## What to work on
Repeat the entries below exactly, missing none.

## Task data
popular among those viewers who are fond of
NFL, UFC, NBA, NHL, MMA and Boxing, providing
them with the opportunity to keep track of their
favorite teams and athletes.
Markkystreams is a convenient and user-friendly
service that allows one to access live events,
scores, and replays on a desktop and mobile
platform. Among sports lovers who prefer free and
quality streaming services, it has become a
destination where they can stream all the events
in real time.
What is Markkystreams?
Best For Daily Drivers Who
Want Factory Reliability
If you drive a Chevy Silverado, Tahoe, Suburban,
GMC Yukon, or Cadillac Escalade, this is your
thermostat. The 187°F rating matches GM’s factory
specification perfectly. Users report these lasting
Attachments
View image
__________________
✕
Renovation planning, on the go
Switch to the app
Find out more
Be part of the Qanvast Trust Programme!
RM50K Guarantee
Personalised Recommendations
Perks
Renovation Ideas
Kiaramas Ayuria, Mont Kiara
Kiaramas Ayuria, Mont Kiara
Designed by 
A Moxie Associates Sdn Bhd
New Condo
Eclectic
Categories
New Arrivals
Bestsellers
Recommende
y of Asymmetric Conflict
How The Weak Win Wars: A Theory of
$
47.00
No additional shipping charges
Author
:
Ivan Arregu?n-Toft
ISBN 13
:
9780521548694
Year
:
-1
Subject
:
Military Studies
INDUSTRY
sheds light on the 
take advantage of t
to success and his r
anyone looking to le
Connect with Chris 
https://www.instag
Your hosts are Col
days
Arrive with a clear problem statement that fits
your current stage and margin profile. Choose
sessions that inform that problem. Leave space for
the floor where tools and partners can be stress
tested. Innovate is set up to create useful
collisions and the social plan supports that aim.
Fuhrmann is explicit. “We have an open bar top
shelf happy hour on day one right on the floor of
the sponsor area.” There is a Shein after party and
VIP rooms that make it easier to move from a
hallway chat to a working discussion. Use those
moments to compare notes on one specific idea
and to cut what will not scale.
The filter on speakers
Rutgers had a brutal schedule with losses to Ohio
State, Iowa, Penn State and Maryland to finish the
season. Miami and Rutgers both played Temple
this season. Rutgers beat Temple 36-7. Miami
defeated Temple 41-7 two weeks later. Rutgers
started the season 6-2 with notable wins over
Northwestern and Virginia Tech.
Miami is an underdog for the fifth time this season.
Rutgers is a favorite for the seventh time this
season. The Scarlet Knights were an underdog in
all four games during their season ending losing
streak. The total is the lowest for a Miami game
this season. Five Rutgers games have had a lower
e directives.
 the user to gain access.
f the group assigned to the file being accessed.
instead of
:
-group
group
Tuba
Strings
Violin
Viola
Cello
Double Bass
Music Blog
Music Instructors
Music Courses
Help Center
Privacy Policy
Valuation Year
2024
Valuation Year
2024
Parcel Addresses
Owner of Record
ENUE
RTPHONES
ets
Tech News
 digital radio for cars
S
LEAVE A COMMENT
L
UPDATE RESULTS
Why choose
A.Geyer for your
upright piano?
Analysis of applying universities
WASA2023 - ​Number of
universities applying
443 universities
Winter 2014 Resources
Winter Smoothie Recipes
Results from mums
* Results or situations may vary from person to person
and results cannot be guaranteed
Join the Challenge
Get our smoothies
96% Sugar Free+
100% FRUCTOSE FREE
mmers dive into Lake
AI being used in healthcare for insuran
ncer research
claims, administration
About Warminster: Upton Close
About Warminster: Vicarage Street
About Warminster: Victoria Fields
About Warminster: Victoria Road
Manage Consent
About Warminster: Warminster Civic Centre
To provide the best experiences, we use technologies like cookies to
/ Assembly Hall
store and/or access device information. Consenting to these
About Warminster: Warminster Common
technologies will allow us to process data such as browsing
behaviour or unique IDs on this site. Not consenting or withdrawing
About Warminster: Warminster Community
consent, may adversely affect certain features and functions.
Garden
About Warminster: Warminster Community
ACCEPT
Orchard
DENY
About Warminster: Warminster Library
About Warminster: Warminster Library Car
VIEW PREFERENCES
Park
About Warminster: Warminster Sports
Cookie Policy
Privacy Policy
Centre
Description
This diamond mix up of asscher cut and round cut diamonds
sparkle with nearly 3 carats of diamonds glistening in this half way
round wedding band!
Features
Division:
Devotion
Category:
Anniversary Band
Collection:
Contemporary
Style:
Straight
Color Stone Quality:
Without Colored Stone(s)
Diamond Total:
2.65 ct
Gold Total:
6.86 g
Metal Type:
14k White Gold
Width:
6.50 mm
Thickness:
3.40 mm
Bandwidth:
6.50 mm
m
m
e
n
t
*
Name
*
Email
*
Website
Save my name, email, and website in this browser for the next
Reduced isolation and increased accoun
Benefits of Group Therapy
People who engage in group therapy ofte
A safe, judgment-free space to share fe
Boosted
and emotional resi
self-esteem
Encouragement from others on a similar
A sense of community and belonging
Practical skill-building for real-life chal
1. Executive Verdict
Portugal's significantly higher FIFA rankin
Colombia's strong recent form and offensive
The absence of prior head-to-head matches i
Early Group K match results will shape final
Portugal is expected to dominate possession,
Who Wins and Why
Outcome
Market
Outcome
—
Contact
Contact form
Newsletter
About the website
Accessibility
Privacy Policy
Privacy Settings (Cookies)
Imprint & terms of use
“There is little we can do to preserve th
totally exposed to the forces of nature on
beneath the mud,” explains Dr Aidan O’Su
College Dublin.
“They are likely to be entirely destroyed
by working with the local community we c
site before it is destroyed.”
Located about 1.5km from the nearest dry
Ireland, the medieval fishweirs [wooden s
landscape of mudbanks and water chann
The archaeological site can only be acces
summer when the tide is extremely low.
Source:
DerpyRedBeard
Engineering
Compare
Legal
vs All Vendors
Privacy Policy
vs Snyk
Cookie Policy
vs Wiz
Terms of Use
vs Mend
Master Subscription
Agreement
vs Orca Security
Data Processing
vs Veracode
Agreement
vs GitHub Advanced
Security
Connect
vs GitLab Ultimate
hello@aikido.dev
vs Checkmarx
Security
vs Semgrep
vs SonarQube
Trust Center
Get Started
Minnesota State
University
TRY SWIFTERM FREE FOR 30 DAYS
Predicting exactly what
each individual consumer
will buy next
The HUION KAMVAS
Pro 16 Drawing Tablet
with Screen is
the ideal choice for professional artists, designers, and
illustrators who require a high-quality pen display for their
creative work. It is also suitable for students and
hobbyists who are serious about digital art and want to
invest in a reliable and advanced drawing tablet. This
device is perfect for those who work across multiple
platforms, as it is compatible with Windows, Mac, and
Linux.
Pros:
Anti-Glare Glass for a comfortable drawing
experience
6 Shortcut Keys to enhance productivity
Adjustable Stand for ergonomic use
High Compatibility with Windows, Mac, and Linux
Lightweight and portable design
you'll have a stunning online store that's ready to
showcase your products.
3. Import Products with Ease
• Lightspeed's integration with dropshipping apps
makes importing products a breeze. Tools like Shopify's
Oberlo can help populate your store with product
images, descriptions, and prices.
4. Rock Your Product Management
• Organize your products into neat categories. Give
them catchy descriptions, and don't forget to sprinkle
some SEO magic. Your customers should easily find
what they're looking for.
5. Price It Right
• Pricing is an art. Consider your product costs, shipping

## Response to this task
popular among those viewers who are fond of
NFL, UFC, NBA, NHL, MMA and Boxing, providing
them with the opportunity to keep track of their
favorite teams and athletes.
Markkystreams is a convenient and user-friendly
service that allows one to access live events,
scores, and replays on a desktop and mobile
platform. Among sports lovers who prefer free and
quality streaming services, it has become a
destination where they can stream all the events
in real time.
What is Markkystreams?
Best For Daily Drivers Who
Want Factory Reliability
If you drive a Chevy Silverado, Tahoe, Suburban,
GMC Yukon, or Cadillac Escalade, this is your
thermostat. The 187°F rating matches GM’s factory
specification perfectly. Users report these lasting
Attachments
View image
__________________
✕
Renovation planning, on the go
Switch to the app
Find out more
Be part of the Qanvast Trust Programme!
RM50K Guarantee
Personalised Recommendations
Perks
Renovation Ideas
Kiaramas Ayuria, Mont Kiara
Kiaramas Ayuria, Mont Kiara
Designed by 
A Moxie Associates Sdn Bhd
New Condo
Eclectic
Categories
New Arrivals
Bestsellers
Recommende
y of Asymmetric Conflict
How The Weak Win Wars: A Theory of
$
47.00
No additional shipping charges
Author
:
Ivan Arregu?n-Toft
ISBN 13
:
9780521548694
Year
:
-1
Subject
:
Military Studies
INDUSTRY
sheds light on the 
take advantage of t
to success and his r
anyone looking to le
Connect with Chris 
https://www.instag
Your hosts are Col
days
Arrive with a clear problem statement that fits
your current stage and margin profile. Choose
sessions that inform that problem. Leave space for
the floor where tools and partners can be stress
tested. Innovate is set up to create useful
collisions and the social plan supports that aim.
Fuhrmann is explicit. “We have an open bar top
shelf happy hour on day one right on the floor of
the sponsor area.” There is a Shein after party and
VIP rooms that make it easier to move from a
hallway chat to a working discussion. Use those
moments to compare notes on one specific idea
and to cut what will not scale.
The filter on speakers
Rutgers had a brutal schedule with losses to Ohio
State, Iowa, Penn State and Maryland to finish the
season. Miami and Rutgers both played Temple
this season. Rutgers beat Temple 36-7. Miami
defeated Temple 41-7 two weeks later. Rutgers
started the season 6-2 with notable wins over
Northwestern and Virginia Tech.
Miami is an underdog for the fifth time this season.
Rutgers is a favorite for the seventh time this
season. The Scarlet Knights were an underdog in
all four games during their season ending losing
streak. The total is the lowest for a Miami game
this season. Five Rutgers games have had a lower
e directives.
 the user to gain access.
f the group assigned to the file being accessed.
instead of
:
-group
group
Tuba
Strings
Violin
Viola
Cello
Double Bass
Music Blog
Music Instructors
Music Courses
Help Center
Privacy Policy
Valuation Year
2024
Valuation Year
2024
Parcel Addresses
Owner of Record
ENUE
RTPHONES
ets
Tech News
 digital radio for cars
S
LEAVE A COMMENT
L
UPDATE RESULTS
Why choose
A.Geyer for your
upright piano?
Analysis of applying universities
WASA2023 - ​Number of
universities applying
443 universities
Winter 2014 Resources
Winter Smoothie Recipes
Results from mums
* Results or situations may vary from person to person
and results cannot be guaranteed
Join the Challenge
Get our smoothies
96% Sugar Free+
100% FRUCTOSE FREE
mmers dive into Lake
AI being used in healthcare for insuran
ncer research
claims, administration
About Warminster: Upton Close
About Warminster: Vicarage Street
About Warminster: Victoria Fields
About Warminster: Victoria Road
Manage Consent
About Warminster: Warminster Civic Centre
To provide the best experiences, we use technologies like cookies to
/ Assembly Hall
store and/or access device information. Consenting to these
About Warminster: Warminster Common
technologies will allow us to process data such as browsing
behaviour or unique IDs on this site. Not consenting or withdrawing
About Warminster: Warminster Community
consent, may adversely affect certain features and functions.
Garden
About Warminster: Warminster Community
ACCEPT
Orchard
DENY
About Warminster: Warminster Library
About Warminster: Warminster Library Car
VIEW PREFERENCES
Park
About Warminster: Warminster Sports
Cookie Policy
Privacy Policy
Centre
Description
This diamond mix up of asscher cut and round cut diamonds
sparkle with nearly 3 carats of diamonds glistening in this half way
round wedding band!
Features
Division:
Devotion
Category:
Anniversary Band
Collection:
Contemporary
Style:
Straight
Color Stone Quality:
Without Colored Stone(s)
Diamond Total:
2.65 ct
Gold Total:
6.86 g
Metal Type:
14k White Gold
Width:
6.50 mm
Thickness:
3.40 mm
Bandwidth:
6.50 mm
m
m
e
n
t
*
Name
*
Email
*
Website
Save my name, email, and website in this browser for the next
Reduced isolation and increased accoun
Benefits of Group Therapy
People who engage in group therapy ofte
A safe, judgment-free space to share fe
Boosted
and emotional resi
self-esteem
Encouragement from others on a similar
A sense of community and belonging
Practical skill-building for real-life chal
1. Executive Verdict
Portugal's significantly higher FIFA rankin
Colombia's strong recent form and offensive
The absence of prior head-to-head matches i
Early Group K match results will shape final
Portugal is expected to dominate possession,
Who Wins and Why
Outcome
Market
Outcome
—
Contact
Contact form
Newsletter
About the website
Accessibility
Privacy Policy
Privacy Settings (Cookies)
Imprint & terms of use
“There is little we can do to preserve th
totally exposed to the forces of nature on
beneath the mud,” explains Dr Aidan O’Su
College Dublin.
“They are likely to be entirely destroyed
by working with the local community we c
site before it is destroyed.”
Located about 1.5km from the nearest dry
Ireland, the medieval fishweirs [wooden s
landscape of mudbanks and water chann
The archaeological site can only be acces
summer when the tide is extremely low.
Source:
DerpyRedBeard
Engineering
Compare
Legal
vs All Vendors
Privacy Policy
vs Snyk
Cookie Policy
vs Wiz
Terms of Use
vs Mend
Master Subscription
Agreement
vs Orca Security
Data Processing
vs Veracode
Agreement
vs GitHub Advanced
Security
Connect
vs GitLab Ultimate
hello@aikido.dev
vs Checkmarx
Security
vs Semgrep
vs SonarQube
Trust Center
Get Started
Minnesota State
University
TRY SWIFTERM FREE FOR 30 DAYS
Predicting exactly what
each individual consumer
will buy next
The HUION KAMVAS
Pro 16 Drawing Tablet
with Screen is
the ideal choice for professional artists, designers, and
illustrators who require a high-quality pen display for their
creative work. It is also suitable for students and
hobbyists who are serious about digital art and want to
invest in a reliable and advanced drawing tablet. This
device is perfect for those who work across multiple
platforms, as it is compatible with Windows, Mac, and
Linux.
Pros:
Anti-Glare Glass for a comfortable drawing
experience
6 Shortcut Keys to enhance productivity
Adjustable Stand for ergonomic use
High Compatibility with Windows, Mac, and Linux
Lightweight and portable design
you'll have a stunning online store that's ready to
showcase your products.
3. Import Products with Ease
• Lightspeed's integration with dropshipping apps
makes importing products a breeze. Tools like Shopify's
Oberlo can help populate your store with product
images, descriptions, and prices.
4. Rock Your Product Management
• Organize your products into neat categories. Give
them catchy descriptions, and don't forget to sprinkle
some SEO magic. Your customers should easily find
what they're looking for.
5. Price It Right
• Pricing is an art. Consider your product costs, shipping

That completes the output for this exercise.